Die Kirche wurde 1441 gegründet, als der Edelmanne Antoine de Brandis aus Nizza eine religiöse Stiftung an diesem Ort errichtete. Die Bautätigkeit setzte sich später fort, wie Jahreszahlen auf dem Gebäude aus dem 17. und 18. Jahrhundert zeigen.
Die Kirche zeigt in ihrem Inneren ein eindrucksvolles Gemälde der Auferstehung Christi, das unter Denkmalschutz steht. Dieses Werk ist ein wichtiger Teil dessen, was Besucher in diesem Gotteshaus entdecken können.

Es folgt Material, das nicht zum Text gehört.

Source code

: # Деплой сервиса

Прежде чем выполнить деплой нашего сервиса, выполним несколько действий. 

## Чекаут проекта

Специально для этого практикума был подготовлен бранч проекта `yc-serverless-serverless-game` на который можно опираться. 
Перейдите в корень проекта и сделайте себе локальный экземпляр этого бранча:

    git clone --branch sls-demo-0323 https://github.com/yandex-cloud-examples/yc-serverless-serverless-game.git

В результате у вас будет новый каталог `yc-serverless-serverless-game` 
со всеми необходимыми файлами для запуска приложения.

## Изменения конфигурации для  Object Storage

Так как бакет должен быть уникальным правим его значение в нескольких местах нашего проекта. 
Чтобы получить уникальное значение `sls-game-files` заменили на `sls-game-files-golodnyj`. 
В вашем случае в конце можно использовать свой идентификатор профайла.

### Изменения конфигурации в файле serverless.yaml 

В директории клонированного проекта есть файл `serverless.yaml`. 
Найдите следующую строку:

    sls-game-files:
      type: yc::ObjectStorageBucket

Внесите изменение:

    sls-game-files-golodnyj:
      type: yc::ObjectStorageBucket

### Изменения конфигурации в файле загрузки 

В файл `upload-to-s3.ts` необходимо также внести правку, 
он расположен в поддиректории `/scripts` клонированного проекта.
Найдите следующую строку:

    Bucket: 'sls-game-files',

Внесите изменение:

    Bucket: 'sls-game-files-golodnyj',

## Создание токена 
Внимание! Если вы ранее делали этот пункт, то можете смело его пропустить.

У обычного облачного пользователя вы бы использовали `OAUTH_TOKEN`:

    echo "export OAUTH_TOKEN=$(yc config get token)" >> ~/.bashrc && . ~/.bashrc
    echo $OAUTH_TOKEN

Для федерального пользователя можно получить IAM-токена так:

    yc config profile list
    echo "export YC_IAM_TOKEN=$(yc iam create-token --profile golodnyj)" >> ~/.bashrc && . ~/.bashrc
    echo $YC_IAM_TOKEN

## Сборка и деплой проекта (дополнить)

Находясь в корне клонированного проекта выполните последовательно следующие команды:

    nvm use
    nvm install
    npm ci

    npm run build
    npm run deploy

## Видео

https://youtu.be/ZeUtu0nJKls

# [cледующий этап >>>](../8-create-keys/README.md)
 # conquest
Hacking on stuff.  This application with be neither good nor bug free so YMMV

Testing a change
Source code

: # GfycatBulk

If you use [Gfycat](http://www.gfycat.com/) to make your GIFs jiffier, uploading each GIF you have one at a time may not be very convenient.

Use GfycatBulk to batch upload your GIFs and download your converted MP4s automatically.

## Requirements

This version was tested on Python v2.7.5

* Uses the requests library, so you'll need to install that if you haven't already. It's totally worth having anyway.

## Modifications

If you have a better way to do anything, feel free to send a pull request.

Die Kirche befindet sich im nördlichen Viertel von Nizza, erreichbar über den Chemin de la Cascade de Gairaut. Es ist hilfreich, den Ort zu Fuß zu erkunden, da die Umgebung terrassenförmig angeordnet ist und Treppen zum Zugang vorhanden sind.
Das Gebäude trägt zwei markante Jahreszahlen: 1628 auf dem Türbalken des Eingangs und 1741 über den Bögen der Hauptfassade. Diese Daten markieren wichtige Phasen der Renovierung und Umgestaltung, die das Äußere des Bauwerks geprägt haben.